2. Donnie Fletcher, CB, Boston College, Jets Practice Squad (6004, 199 and 4.52): Despite a strong college career, Fletcher’s lack of blazing speed kept him from being drafted, but I believe he has the tools to develop into more than just a backup. After displaying smooth athleticism, coverage and ball skills at Boston College, Fletcher shined throughout the week of practice at the Senior Bowl in January 2012. Tall and linear, Fletcher moves surprisingly well when playing off the receiver in “off” and “zone” coverages. He does an excellent job of reading the quarterback/pass and closes quicker than expected to either make play on ball or tackle after the catch. While his lack of top speed hinders him against the fastest receivers, he uses good technique, length and ball skills to cover most receivers well on deep routes. I would definitely sign Fletcher with an eye towards him continuing to develop as a cornerback in 2013 while he excels on special teams.

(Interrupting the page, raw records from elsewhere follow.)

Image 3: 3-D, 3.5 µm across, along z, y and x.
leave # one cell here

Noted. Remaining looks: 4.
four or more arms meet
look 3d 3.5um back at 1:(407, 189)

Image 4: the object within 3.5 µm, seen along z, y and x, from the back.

3. Adrian Hamilton, OLB, Prairie View A&M, Baltimore Ravens Practice Squad (603 E 251 E 4.75 E): A dominant small school player, Hamilton impressed me greatly at the HBCU All Star Game with his athleticism, competitiveness and pass rush skills. Naturally instinctive, Hamilton is quick to find and get started towards the ball and has good playing speed to chase down plays all over the field. Having primarily rushed the passer in college, Hamilton is learning the intricacies of playing off the ball as a linebacker. While he may not fit what teams that play 43 defenses look for due to his lack of experience playing off the line, he is an excellent developmental prospect for a team that plays a 34 defense. If I were running a team that ran a 34 defense I would definitely sign Hamilton off the Ravens’ practice squad because of his potential as a pass rushing outside linebacker. His competitiveness, aggressiveness, athleticism and willingness to hit would enable him to earn his keep on special teams while he continues developing as a linebacker.

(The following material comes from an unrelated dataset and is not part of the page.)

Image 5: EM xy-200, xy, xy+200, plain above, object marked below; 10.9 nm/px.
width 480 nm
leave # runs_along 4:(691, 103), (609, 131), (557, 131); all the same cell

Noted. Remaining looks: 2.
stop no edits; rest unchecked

4. Shawn Loiseau, ILB, Merrimack, Indianapolis Colts Practice Squad (6000 E 239 E 4.70 E): Lacking ideal height and playing at a small school worked against Loiseau, but his outstanding production at Merrimack and a strong week at the East West Shrine Game assured him of getting an opportunity in the NFL. Blessed with great instincts, Loiseau was consistently fast reading and reacting to the play and was constantly around the ball making tackles. While his height may not be ideal, at nearly 240 pounds he is well built and has the strength to take on blockers strong at the point of attack, can shed and make tackles with surprising ease. In addition to his physical tools, Loiseau’s aggressive playing style and willingness to do whatever it takes to get to the ball carrier enables him to constantly make big plays in key situations. I would sign Loiseau of the Colts practice squad with the expectation that he would be my number three inside linebacker in 2013 and eventually challenge to become a starter.

ALAMEDA TAAMUICONNose Tackle Alameda Taamu makes tackle against Nebraska.

5. Alameda Ta’amu, NT, Washington, Pittsburgh Steelers Practice Squad (6024 348 5.35): The best nose tackle I evaluated leading up to the 2012 NFL Draft, Ta’amu slipped to the fourth round due to questions about maturity and consistency on the field. He then proved those concerns legitimate when he was arrested during his rookie season with Steelers. He is a massive man who is surprisingly quick footed and nimble for such a big man. At Washington he displayed the ability to physically control offensive linemen, made it look easy anchoring vs. double team run blocks and consistently shut down the opponent’s inside rushing attack. If he can take care of his off-field issues, Ta’amu has the talent to be a high level starting nose tackle in the NFL. I would definitely sign Ta’amu off the Steelers’ practice squad even with the off-field questions because nose tackles with potential to develop in an All Pro are extremely hard to find.